Expedition 2- Indian (Bengal)

Leader- Suman Guhaneogi

Period- June 2000

Result

This team approached the peak from Kosa valley near Malari. Three camps were set up on the Kosa Kunar glacier. They attempted the top on 18th June but were stopped at 6010 m as a large crevasse barred their way.

Expedition 3- Indian (Calcutta)

Leader- Amulya Sen

Period- June 2000

Result

This team also approached the peak from Bhuidhar valley (Valley of Flowers) and set up their Camp 3 at 5150 m near the pass. The summit was attempted on 3rd July but they stopped about 60 m below the peak as a hail storm caught up with them.

Garhwal - Sudarshan Parvat (6,507 m)

Expedition 1- Indian (Calcutta)

Leader- Bivujit B. Mukhoty (12 members)

Period- August 2000

Result

They followed the now popular east ridge approach. BC was set up at Thelu-Raktavarna glaciers junction on 28th August and three more camps were set on the Swetvarna Glacier till 6000 m. However due to persistent bad weather and lack of time they gave up the attempt at 6000 m on 2nd September.

Expedition 2- Indian (Jamshedpur)

Leader- Rajendra Singh Pal (9 members)

Period- June 2000

Result

This team also followed the same approach as above. They finally followed the route of first ascent (1981) and the summit was reached on 9 th July via the east ridge. Summiteers were N. S. Panwar, R. S. Pal and R. Bhat.

Garhwal - Chandra Parvat (6,507 m)

Expedition- Indian (Durgapur, Bengal)

Leader- P C Nath (13 members)

Period- May-June 2000

Result

This beautiful peak has two summits and stands on the Suralaya Bamak. The team proceeded along the Gangotri glacier to Suralaya Bamak setting up ABC and two more camps on the mountain. Finally on 30th May the ridge which rises from the Suralaya Bamak was climbed to the summit. Summiteers were P C Nath, Monotosh Majumdar, Bahadur and Thapa.

Garhwal - Peak 5242 m (East of Panch Chuli-V)

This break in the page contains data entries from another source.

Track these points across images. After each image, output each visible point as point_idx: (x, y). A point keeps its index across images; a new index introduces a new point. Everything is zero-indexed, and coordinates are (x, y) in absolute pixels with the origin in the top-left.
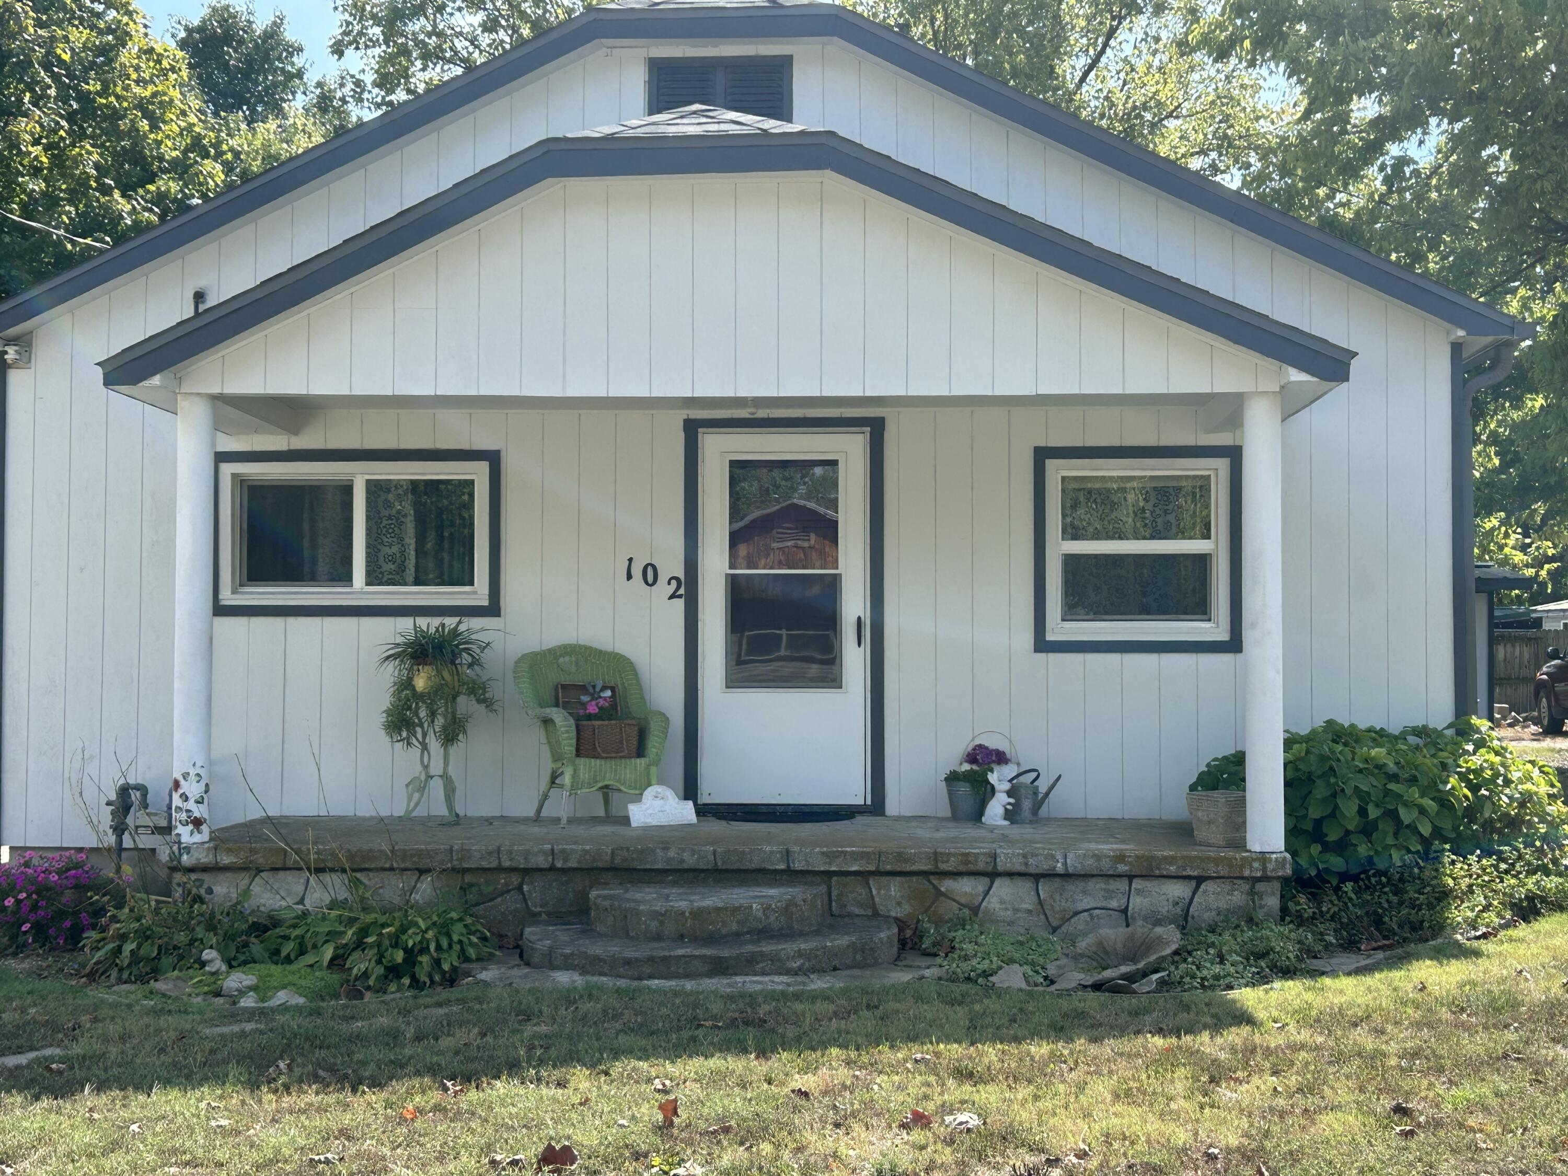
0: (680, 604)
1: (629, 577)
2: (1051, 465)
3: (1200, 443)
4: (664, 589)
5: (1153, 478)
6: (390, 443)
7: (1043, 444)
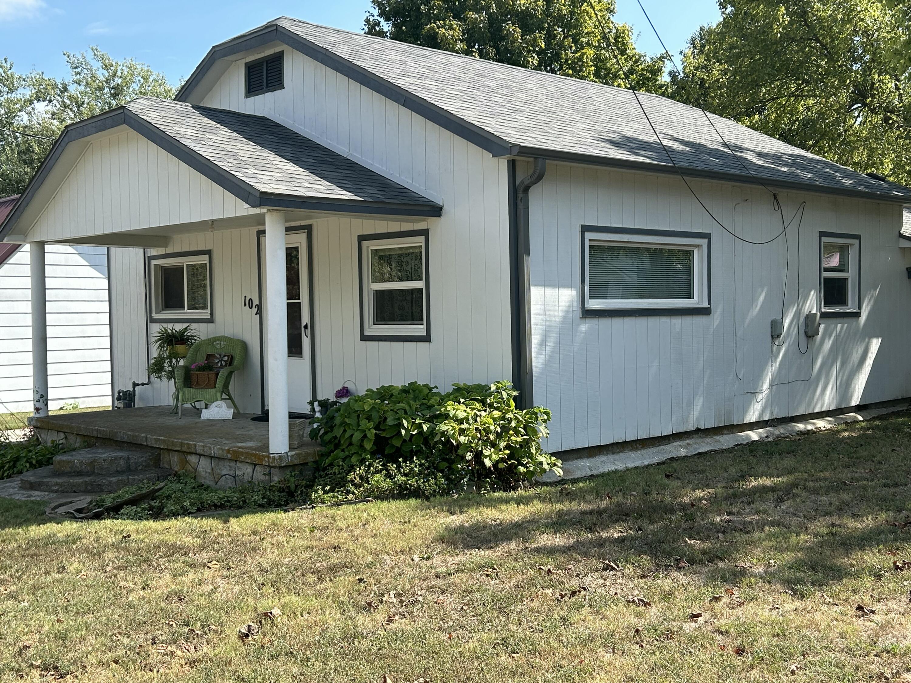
0: (258, 315)
1: (245, 305)
2: (365, 244)
3: (416, 229)
4: (255, 310)
5: (400, 249)
6: (186, 249)
7: (361, 234)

Expedition- Indian (Calcutta)

Leader- Pradeep Kr Kar (16 members)

Period- May 2000

Result

The main intention of the team was to attempt the virgin peak of Panch Chuli III from the eastern approaches. They approached from Son Duktu village and through the Meola Glacier. However considering the difficulties of Peak III they decided to climb the peak which rises on the ridge falling from the long ridge of Panch Chuli V, to the south of the Meola Glacier. This gentle peak was climbed on 22nd may by S. Majumdar, Arup Saha, Moloy Kanti Halder and leader.

Garhwal - Deoban (6,855 m)

Expedition- Indian (Nawabgunj, Bengal)

Leader- Pallab Das (16 members)

Period- July 2000

Result

This is a high peak situated near Kamet. This team set up a BC at Vasuki Tal and followed the long ridge falling from Bidhan Parvat. On 18 th July Camp 4 was set up at 6400 m. However bad weather forced them to wait at this camp for 2 days and as there was no improvement in the weather, the attempt was given up.

Garhwal - Chaturangi (6,407 m)

Expedition- Indian ladies expedition (Calcutta)

Leader- Ms. Rupa Santra (14 members)

Period- September-October 2000

Result

A well known peak in the Gangotri Glacier group. The ladies expedition followed the route from along the glacier to set up series of three camps n the mountain. The summit was reached on 1 st October by Ms. Rupa Santra, Ms. Barnail Mukherjee and Ms. Angibi Devi.